In the entries below, take the part that opens with the line containing "genus: Machaerium" and closes with the line containing "state / province: Zulia", and convert it into a numbered list with both of those lines included. Leave out any blank lines.

----

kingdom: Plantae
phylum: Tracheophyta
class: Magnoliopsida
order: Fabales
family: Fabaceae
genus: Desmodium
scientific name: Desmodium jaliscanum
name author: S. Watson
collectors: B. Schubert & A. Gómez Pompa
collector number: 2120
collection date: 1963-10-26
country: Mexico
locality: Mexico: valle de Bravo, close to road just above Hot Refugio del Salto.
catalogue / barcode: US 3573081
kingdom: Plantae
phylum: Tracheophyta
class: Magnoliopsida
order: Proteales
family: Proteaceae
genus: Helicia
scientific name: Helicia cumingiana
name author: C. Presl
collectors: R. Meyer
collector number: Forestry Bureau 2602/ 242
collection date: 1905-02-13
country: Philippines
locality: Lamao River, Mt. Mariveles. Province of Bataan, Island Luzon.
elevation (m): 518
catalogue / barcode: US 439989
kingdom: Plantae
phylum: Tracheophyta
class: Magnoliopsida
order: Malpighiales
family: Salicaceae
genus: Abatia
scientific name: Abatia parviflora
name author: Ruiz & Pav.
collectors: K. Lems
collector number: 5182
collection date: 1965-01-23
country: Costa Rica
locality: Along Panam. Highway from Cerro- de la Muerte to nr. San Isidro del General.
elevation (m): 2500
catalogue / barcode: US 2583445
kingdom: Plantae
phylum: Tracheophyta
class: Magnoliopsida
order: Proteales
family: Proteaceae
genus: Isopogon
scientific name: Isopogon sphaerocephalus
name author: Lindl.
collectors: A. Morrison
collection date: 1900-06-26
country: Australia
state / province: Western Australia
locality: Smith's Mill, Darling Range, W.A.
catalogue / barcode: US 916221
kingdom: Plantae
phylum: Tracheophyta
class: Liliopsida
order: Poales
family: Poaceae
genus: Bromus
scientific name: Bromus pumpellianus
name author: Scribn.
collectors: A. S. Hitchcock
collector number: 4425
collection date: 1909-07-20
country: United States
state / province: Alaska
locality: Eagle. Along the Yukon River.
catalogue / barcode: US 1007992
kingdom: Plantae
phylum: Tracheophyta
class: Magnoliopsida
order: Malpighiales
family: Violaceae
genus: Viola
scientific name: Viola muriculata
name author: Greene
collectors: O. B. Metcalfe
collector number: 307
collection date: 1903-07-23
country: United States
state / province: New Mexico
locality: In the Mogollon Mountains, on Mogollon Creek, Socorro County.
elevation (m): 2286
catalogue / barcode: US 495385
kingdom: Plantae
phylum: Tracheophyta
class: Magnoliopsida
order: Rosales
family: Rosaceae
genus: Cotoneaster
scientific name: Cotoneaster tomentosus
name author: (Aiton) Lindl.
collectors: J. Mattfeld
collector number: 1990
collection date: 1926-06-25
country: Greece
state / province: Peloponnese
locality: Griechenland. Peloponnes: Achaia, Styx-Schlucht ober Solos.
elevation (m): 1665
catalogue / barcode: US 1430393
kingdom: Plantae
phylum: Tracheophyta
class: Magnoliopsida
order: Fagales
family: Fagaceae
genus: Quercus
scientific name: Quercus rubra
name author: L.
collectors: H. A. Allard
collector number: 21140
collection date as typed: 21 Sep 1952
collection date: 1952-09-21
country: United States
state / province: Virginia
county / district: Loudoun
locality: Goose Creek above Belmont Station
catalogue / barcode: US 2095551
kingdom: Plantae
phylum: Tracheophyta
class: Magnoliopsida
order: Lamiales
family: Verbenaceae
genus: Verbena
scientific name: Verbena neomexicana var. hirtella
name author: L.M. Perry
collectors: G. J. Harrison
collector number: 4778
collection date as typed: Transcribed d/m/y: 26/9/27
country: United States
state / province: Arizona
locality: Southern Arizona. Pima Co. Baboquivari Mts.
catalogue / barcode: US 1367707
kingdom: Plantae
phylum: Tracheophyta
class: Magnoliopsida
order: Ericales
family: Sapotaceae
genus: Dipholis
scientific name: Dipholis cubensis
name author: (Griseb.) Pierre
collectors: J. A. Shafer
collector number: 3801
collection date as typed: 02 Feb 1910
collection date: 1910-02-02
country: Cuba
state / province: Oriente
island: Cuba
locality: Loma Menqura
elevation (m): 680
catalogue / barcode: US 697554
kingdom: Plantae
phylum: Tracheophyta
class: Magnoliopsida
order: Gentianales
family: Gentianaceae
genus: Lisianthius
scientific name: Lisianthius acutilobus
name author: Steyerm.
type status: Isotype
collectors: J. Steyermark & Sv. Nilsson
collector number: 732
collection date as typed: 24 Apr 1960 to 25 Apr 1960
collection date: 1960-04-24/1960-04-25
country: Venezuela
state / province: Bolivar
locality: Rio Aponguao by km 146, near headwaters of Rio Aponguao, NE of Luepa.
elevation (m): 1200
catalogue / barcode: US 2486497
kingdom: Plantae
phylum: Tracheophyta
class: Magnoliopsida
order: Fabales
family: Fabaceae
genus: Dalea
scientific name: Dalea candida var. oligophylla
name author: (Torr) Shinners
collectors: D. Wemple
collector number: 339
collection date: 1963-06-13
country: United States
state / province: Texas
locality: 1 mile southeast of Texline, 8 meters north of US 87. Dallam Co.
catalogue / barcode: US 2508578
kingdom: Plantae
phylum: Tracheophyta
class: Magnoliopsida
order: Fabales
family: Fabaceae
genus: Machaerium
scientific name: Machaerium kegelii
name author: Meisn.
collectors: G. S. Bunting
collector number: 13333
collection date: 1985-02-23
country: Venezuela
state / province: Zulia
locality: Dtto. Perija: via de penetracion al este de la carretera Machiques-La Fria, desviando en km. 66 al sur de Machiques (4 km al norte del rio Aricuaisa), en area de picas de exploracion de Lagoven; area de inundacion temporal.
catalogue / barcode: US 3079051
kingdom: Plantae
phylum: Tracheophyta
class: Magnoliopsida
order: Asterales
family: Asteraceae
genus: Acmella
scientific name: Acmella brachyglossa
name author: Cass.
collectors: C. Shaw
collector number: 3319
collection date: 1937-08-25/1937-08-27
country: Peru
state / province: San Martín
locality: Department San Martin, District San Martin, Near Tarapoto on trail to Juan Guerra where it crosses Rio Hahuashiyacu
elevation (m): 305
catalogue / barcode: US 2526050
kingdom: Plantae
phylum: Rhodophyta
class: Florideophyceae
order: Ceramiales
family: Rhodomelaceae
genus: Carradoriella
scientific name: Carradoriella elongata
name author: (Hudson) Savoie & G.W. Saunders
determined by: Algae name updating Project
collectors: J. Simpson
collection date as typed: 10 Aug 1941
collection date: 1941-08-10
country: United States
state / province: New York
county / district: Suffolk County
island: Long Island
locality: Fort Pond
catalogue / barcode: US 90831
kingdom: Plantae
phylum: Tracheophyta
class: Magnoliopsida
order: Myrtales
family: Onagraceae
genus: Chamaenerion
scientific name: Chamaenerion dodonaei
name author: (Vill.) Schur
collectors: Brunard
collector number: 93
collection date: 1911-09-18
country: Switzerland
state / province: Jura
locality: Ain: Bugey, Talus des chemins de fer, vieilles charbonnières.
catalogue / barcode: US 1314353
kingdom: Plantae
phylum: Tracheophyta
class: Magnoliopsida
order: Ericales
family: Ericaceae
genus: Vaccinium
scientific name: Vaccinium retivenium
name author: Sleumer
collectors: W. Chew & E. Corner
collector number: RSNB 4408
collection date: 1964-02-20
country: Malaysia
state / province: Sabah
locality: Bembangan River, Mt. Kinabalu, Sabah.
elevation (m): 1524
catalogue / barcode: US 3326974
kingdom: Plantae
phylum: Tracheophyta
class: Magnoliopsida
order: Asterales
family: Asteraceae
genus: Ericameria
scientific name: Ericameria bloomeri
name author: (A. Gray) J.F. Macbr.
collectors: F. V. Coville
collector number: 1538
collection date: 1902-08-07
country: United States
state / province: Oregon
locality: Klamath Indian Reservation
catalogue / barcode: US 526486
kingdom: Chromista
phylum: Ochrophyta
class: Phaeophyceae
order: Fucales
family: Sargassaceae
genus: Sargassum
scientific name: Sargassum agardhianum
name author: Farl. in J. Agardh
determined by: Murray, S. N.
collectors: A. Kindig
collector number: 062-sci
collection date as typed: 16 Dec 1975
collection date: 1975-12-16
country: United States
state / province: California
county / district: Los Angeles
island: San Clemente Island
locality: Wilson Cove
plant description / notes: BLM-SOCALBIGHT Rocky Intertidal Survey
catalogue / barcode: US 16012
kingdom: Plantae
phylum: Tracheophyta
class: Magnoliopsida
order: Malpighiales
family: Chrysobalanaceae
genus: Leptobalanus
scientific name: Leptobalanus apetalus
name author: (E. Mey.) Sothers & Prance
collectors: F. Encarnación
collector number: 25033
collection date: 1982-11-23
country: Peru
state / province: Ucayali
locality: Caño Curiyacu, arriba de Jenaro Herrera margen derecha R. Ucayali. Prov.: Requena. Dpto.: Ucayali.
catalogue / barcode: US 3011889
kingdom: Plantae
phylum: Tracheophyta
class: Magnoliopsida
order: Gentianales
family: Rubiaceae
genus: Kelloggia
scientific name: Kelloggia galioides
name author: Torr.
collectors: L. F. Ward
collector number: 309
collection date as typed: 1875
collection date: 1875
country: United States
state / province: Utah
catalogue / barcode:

----

§ **Written answer**:
1. genus: Machaerium
2. scientific name: Machaerium kegelii
3. name author: Meisn.
4. collectors: G. S. Bunting
5. collector number: 13333
6. collection date: 1985-02-23
7. country: Venezuela
8. state / province: Zulia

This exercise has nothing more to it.